Dirk Waem/Belga, AFP | Belgian Prime Minister Charles Michel delivers a special session of the Chamber at the Federal Parliament in Brussels on November 19, 2015
3 min

Belgian Prime Minister Charles Michel on Thursday rejected criticism of his country's security services over the Paris attacks and unveiled new security measures including jailing jihadists returning from Syria.


With Belgium under pressure after France said the attacks were plotted there, the raft of new measures also included putting ankle bracelets on radicals, launching possible night raids and extending detention periods for terror suspects.
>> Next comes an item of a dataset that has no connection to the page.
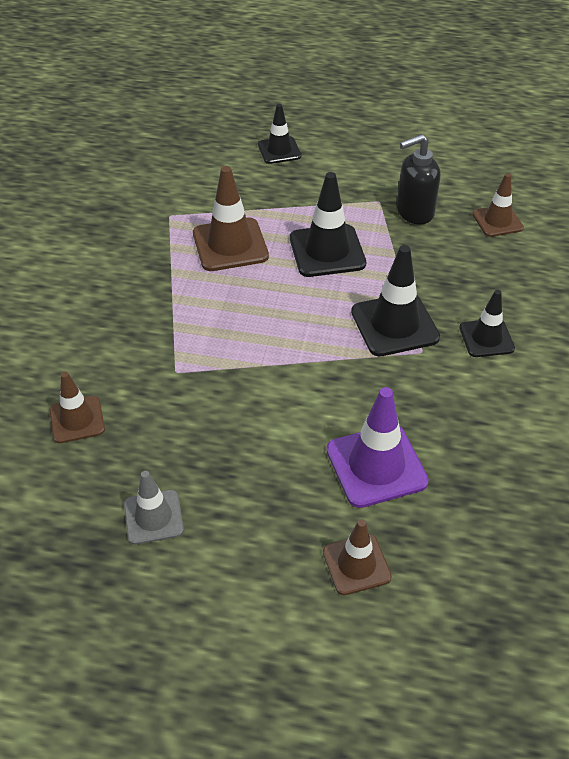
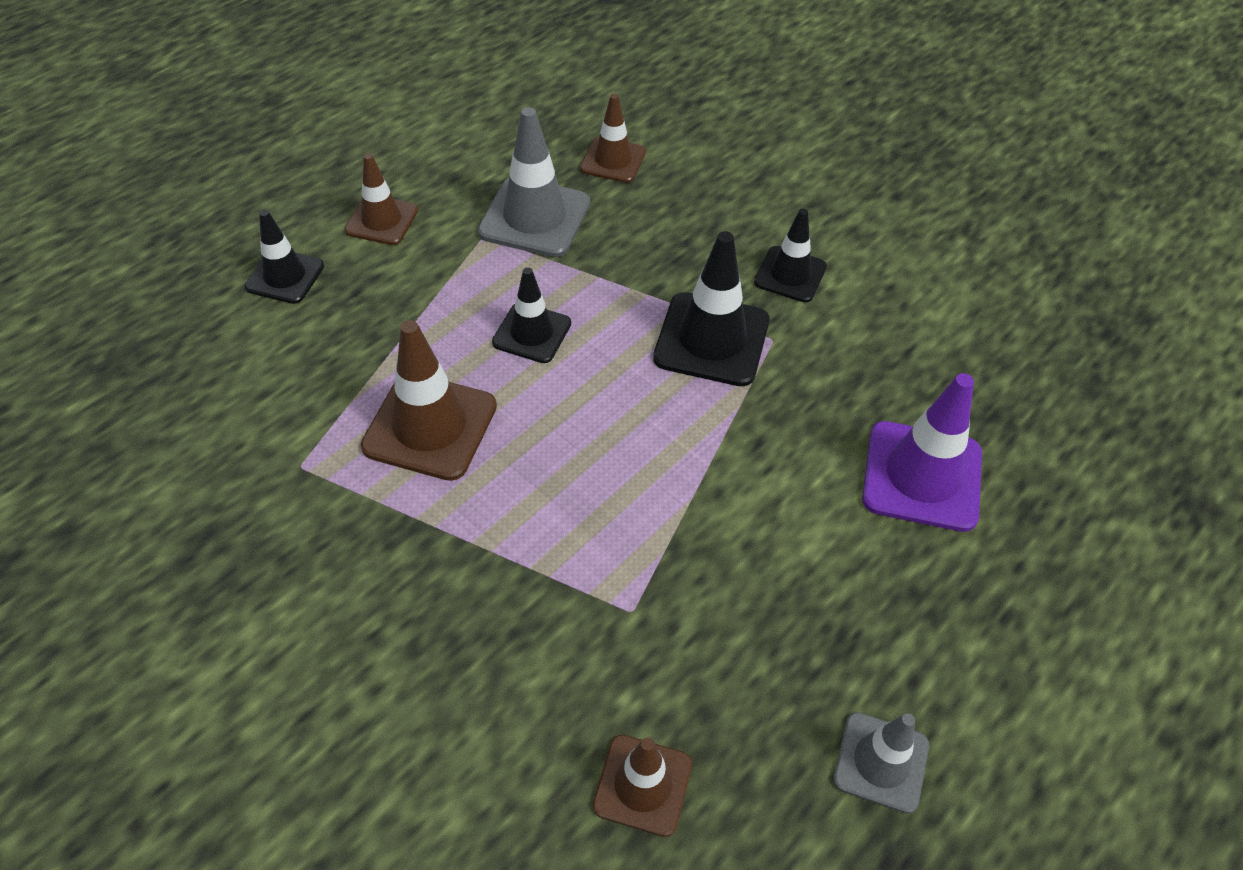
camera: 60 degrees left, 5 degrees up
(327, 251) = (532, 333): black traffic cone -> black traffic cone, size x0.63
(356, 564) = (1056, 572): brown traffic cone -> brown traffic cone (382, 220)
(414, 212) = (534, 218): black soap dispenser -> grey traffic cone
But Michel insisted Belgium was pulling its weight and said Belgian intelligence led to the huge raid in France on Wednesday that killed the suspected ringleader, Abdelhamid Abaaoud.

"I do not accept the criticisms which were aimed at denigrating the work of our security services," Michel said in a speech to parliament.

He added that another "attack was prevented thanks in particular to intelligence provided by Belgian teams" to the French which led to Wednesday's raid.

French Interior Minister Bernard Cazeneuve however said on Thursday that other European countries gave Paris "no information" on Abaaoud.

Michel also said "lives have been saved" because of a terror cell involving Abaaoud that Belgian security broke up in a raid in January, killing two jihadists.

French President Francois Hollande has said that the Paris attacks were "planned in Syria, prepared and organised in Belgium."

Abaaoud grew up in the poor Molenbeek district of Brussels, described as an extremist hotbed, before going to join the Islamic State group in Syria and escaping the raid in Verviers.

'Their place is in prison'

Meanwhile Molenbeek native Brahim Abdesalam, who blew himself up in front of a cafe in Paris on Friday, and his brother Salah, who is wanted by French authorities over the attacks, were also from Molenbeek.

This year the two were questioned by police on their radical activities, but released without charge and without a report to French authorities.

Michel said "the government has decided to send a firm signal by releasing 400 million euros ($428 million)" for the 2016 budget mainly to provide the security services with more recruits and new equipment.

"And for the jihadists who return from Syria, their place is in prison," the prime minister said.

Police will also be allowed to carry out raids at night -- which until now have been banned from 9pm to 5am -- in addition to putting ankle bracelets on radicals and extending detention for terror suspects from the current 24 hours to 72 hours.

In the latest raids since Friday's attacks, Belgian police swept through six areas of Brussels linked to 20-year-old Bilal Hadfi, one of the three suicide bombers who blew himself up outside the French national stadium where France and Germany where playing a friendly.

They targeted places linked to Hadfi's family, friends and others close to him, the prosecutor's office said.

On Tuesday a friendly football match between Belgium and Spain in Brussels was cancelled.